-- Material to process follows --
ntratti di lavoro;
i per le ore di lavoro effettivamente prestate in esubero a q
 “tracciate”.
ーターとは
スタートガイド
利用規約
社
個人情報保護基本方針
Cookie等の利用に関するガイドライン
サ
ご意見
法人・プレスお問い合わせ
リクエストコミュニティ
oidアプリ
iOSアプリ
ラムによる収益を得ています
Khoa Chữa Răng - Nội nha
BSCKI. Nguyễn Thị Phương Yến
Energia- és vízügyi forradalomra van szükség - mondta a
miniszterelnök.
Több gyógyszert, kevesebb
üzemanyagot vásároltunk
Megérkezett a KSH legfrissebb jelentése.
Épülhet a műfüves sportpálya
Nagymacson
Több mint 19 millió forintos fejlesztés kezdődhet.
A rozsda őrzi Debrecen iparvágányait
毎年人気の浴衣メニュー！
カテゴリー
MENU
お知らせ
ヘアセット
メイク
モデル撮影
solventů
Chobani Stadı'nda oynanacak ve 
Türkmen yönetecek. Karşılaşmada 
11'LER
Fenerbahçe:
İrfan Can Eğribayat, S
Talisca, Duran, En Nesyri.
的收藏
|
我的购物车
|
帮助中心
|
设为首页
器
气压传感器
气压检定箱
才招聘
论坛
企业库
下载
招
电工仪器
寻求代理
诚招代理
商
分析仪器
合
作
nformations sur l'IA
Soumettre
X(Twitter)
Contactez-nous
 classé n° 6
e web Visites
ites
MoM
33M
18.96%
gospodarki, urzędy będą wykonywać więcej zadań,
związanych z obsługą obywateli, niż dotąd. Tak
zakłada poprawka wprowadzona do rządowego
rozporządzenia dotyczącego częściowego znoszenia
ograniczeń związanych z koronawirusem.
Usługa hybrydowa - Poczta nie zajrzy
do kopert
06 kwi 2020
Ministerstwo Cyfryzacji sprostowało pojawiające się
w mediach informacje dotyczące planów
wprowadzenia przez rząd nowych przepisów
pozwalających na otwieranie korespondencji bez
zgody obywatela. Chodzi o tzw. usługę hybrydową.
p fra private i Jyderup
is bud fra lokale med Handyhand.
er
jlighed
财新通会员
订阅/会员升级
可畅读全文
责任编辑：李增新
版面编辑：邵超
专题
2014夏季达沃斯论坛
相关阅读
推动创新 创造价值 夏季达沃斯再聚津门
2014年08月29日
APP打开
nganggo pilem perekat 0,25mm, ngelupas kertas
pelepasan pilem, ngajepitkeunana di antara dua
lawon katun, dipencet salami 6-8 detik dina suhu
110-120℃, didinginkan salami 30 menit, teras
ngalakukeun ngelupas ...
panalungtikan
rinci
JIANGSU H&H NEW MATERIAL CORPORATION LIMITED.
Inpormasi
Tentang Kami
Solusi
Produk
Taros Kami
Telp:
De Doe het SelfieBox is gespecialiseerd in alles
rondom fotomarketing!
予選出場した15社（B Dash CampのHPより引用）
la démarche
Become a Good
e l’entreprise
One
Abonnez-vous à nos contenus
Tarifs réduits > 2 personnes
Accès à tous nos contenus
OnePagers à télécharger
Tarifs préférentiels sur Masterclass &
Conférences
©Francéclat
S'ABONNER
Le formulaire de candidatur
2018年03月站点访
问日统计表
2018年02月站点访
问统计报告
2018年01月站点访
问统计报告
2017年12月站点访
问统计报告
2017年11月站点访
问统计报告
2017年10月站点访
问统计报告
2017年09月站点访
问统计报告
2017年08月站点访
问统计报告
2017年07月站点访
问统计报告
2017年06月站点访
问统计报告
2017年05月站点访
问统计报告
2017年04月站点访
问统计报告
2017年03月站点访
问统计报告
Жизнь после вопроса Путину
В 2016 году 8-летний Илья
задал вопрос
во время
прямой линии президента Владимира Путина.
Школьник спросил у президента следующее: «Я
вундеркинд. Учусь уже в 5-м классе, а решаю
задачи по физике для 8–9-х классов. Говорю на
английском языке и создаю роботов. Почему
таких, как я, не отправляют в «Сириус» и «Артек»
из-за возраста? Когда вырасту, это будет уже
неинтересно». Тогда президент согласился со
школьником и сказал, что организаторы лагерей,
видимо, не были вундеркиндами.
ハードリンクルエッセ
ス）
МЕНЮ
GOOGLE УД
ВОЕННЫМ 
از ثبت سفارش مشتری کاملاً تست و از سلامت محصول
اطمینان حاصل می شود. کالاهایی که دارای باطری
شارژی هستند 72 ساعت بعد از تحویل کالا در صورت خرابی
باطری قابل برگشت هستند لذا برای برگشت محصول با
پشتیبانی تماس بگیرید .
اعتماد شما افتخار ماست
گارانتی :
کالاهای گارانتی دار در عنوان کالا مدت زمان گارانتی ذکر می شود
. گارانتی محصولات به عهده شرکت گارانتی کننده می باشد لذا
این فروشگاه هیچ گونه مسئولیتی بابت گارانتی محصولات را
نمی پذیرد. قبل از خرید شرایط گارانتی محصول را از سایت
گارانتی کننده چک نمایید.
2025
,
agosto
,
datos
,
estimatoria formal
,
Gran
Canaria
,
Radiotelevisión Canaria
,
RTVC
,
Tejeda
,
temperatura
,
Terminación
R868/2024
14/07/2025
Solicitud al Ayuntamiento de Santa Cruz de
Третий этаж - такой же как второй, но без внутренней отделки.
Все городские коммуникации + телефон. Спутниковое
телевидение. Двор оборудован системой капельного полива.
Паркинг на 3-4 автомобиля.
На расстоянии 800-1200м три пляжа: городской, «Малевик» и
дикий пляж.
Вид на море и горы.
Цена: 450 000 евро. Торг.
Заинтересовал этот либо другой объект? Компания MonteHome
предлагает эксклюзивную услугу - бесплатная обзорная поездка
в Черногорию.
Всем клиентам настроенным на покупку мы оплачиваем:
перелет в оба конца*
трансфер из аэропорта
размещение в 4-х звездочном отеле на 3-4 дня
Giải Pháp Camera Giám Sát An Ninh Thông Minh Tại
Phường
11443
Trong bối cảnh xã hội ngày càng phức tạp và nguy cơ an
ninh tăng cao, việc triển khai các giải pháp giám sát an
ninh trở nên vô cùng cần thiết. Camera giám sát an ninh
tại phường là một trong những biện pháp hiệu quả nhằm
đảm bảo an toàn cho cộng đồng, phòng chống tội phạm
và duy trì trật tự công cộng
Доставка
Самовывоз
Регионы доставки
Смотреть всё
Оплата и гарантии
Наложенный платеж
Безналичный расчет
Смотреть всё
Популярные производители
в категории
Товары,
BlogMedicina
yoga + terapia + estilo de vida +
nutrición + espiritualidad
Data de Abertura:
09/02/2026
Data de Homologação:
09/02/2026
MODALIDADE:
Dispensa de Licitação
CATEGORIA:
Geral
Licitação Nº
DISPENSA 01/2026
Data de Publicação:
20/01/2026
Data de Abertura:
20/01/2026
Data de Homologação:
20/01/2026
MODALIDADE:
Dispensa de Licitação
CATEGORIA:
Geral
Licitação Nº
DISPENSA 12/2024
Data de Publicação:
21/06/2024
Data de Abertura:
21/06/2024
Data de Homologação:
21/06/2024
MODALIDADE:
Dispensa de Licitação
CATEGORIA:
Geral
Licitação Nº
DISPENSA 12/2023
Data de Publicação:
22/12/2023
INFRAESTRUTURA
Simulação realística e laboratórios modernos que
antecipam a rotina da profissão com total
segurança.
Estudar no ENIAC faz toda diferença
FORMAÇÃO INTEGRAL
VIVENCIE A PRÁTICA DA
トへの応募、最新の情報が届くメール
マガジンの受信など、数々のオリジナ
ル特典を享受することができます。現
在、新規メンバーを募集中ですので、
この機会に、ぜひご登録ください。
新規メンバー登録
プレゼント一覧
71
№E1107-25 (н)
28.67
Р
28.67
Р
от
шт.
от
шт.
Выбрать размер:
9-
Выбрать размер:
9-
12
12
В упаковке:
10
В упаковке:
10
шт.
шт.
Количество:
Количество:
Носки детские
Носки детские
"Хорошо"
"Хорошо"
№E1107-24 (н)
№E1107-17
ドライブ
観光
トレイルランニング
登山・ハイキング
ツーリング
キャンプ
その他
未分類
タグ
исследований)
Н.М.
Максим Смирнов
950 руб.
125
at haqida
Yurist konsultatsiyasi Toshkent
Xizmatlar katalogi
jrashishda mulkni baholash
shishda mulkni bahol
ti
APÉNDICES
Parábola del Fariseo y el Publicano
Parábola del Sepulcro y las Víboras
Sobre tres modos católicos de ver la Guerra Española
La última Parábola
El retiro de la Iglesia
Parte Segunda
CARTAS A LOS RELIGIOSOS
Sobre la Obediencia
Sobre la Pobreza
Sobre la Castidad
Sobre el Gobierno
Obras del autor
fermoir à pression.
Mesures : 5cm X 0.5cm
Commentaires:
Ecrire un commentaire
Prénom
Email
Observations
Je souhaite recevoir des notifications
-- Material to process concluded --
What you should do ->
Your answer should reproduce each line of the listing that holds the word "محصولات".

Answer for the task ->
. گارانتی محصولات به عهده شرکت گارانتی کننده می باشد لذا
این فروشگاه هیچ گونه مسئولیتی بابت گارانتی محصولات را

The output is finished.